:: LESETEXT ::

++++++++++

Der Chef

Porträt Philip Grassmann hat 2008 den neuen „Freitag“ mitgegründet und seither geleitet. Nun geht er. Ein Abschiedsgruß
Ausgabe 11/2017

Heute sprengen wir den Rahmen. In normalen Zeitungen erscheinen Texte wie dieser nicht. Aber der Freitag ist keine normale Zeitung. Zum Glück. Das ist Philip Grassmann zu verdanken. Im Folgenden ist nur von Philip die Rede. Alles andere wäre Unsinn. Ich kenne Philip seit 35 Jahren. In den vergangenen acht Jahren war er der Chefredakteur des Freitags. Ganz gleich, was jeweils im Impressum stand. Jetzt hört er auf. Das ist Mist. Aber unvermeidlich. Hamburg ruft, das Abaton-Kino, ein Familienbetrieb, da wird er gebraucht. Es ist das beinahe einzige Argument, das wenigstens ich als Grund dafür gelten lassen kann, dass Philip uns den Rücken kehrt.

Seien wir ehrlich: Der Freitag war das unmögliche Projekt. Und dabei kommen Philip und ich doch aus Hamburg. Das ist keine Stadt, in der man, wie bei Alice im Wunderland, bereits vor dem Frühstück an sechs unmögliche Dinge denkt. Aber trotzdem haben wir uns gemeinsam auf das Unmögliche eingelassen: im Jahr 2008 eine neue Zeitung zu gründen. Denn darauf lief es ja hinaus. Obwohl der Freitag als Ost-West-Wochenzeitung eine schöne und würdige Geschichte hatte. Aber auch die schönste Geschichte ist einmal zu Ende erzählt. Und die des Freitags brauchte damals dringend einen Neuanfang.

2008, das war eine Zeit der Krisen von historischem Ausmaß, Finanzkrise, Medienkrise – wenn es einen ungünstigen Zeitpunkt gab, den neuen Freitag zu starten, dann war es das Jahr 2008. Philip hat dennoch mitgemacht. Er wusste wohl, dass es ohne ihn nicht gehen würde. Allein hätte ich den Mut nicht gehabt. Und weil Philip ein Journalist ist, ein richtiger Journalist, wusste er auch, wie notwendig dieser neue Freitag war: Was fehlte, war kluger, professioneller, linker Journalismus.

++++++++++

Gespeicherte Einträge
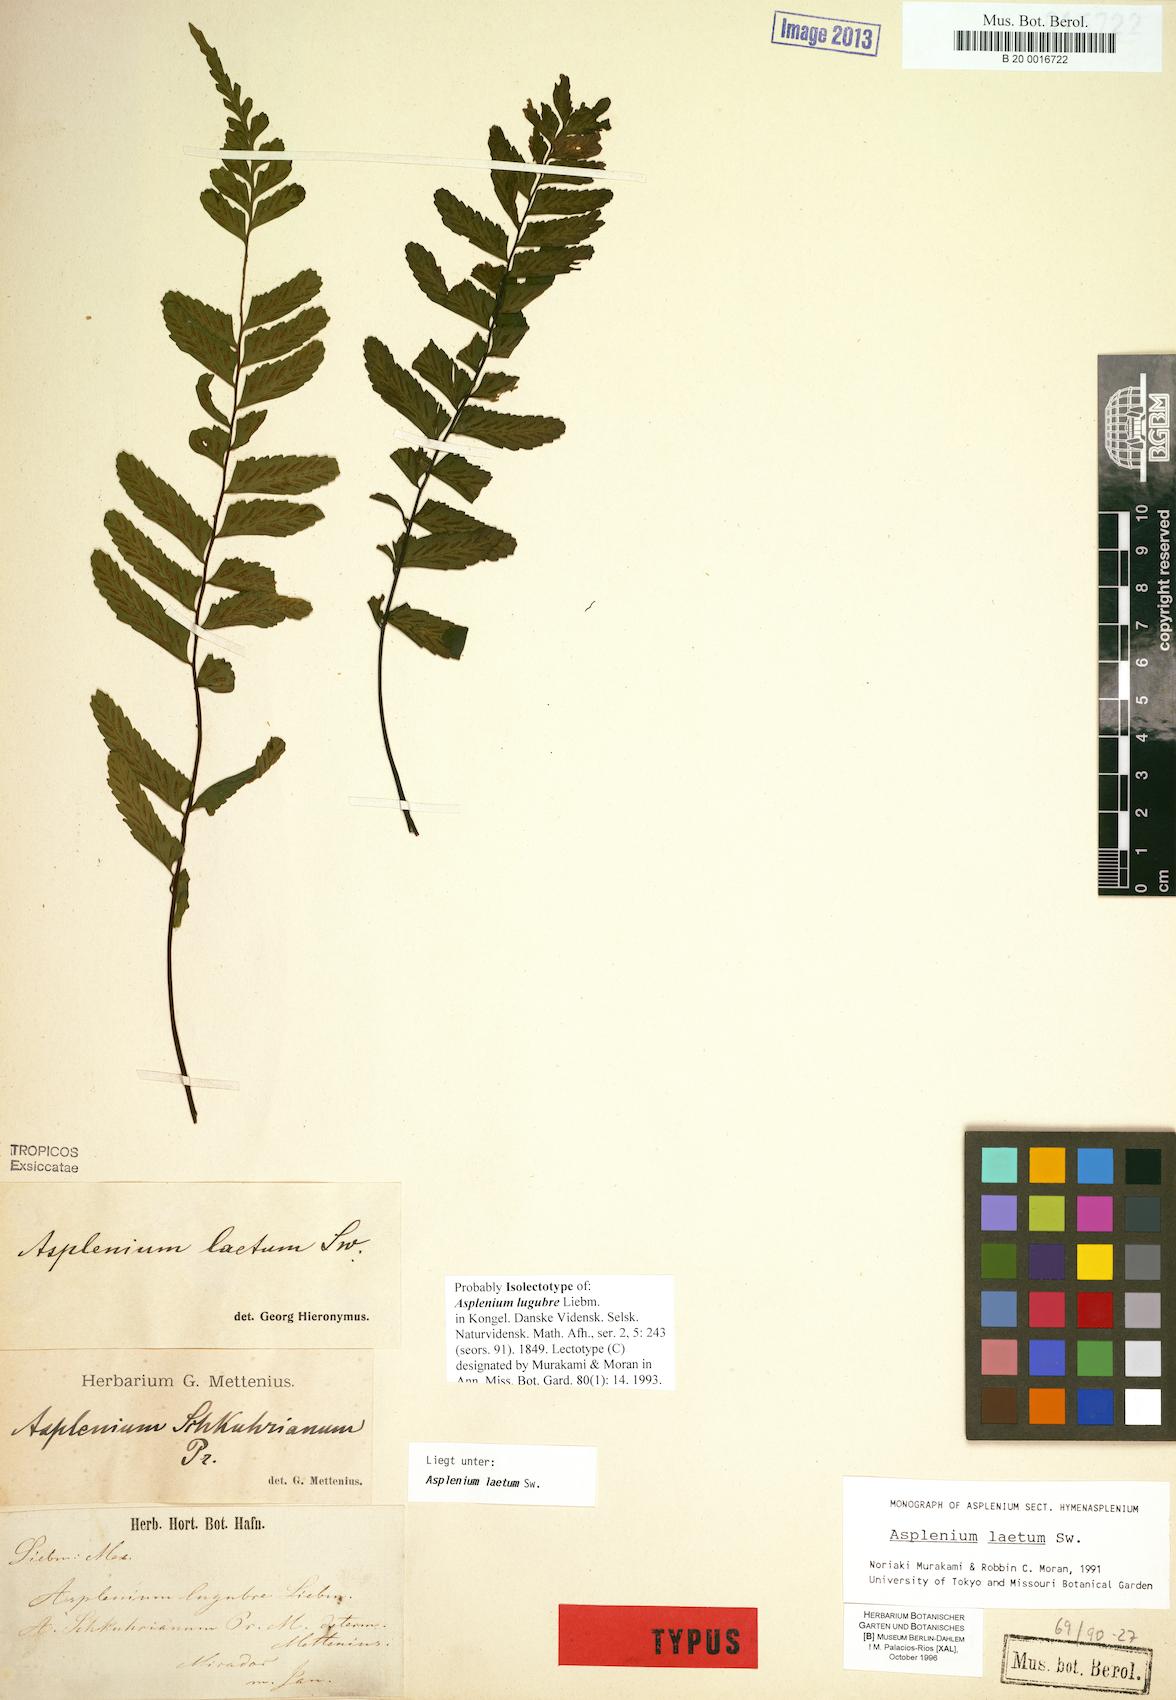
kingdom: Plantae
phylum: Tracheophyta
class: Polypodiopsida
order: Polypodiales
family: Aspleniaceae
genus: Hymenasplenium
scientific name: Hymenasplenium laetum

++++++++++

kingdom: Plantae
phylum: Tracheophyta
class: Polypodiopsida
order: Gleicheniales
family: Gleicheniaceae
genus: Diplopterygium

++++++++++

:: AUFGABE ::
Beantworte die folgenden Fragen zum Lesetext in knappen Worten.
1. In welchem Jahr wurde der neue „Freitag“ gegründet?
2. Seit wie vielen Jahren kennt die schreibende Person Philip Grassmann?
3. Welcher Hamburger Familienbetrieb braucht Philip Grassmann?

:: LÖSUNG ::
1. Im Jahr 2008.
2. Seit 35 Jahren.
3. Das Abaton-Kino.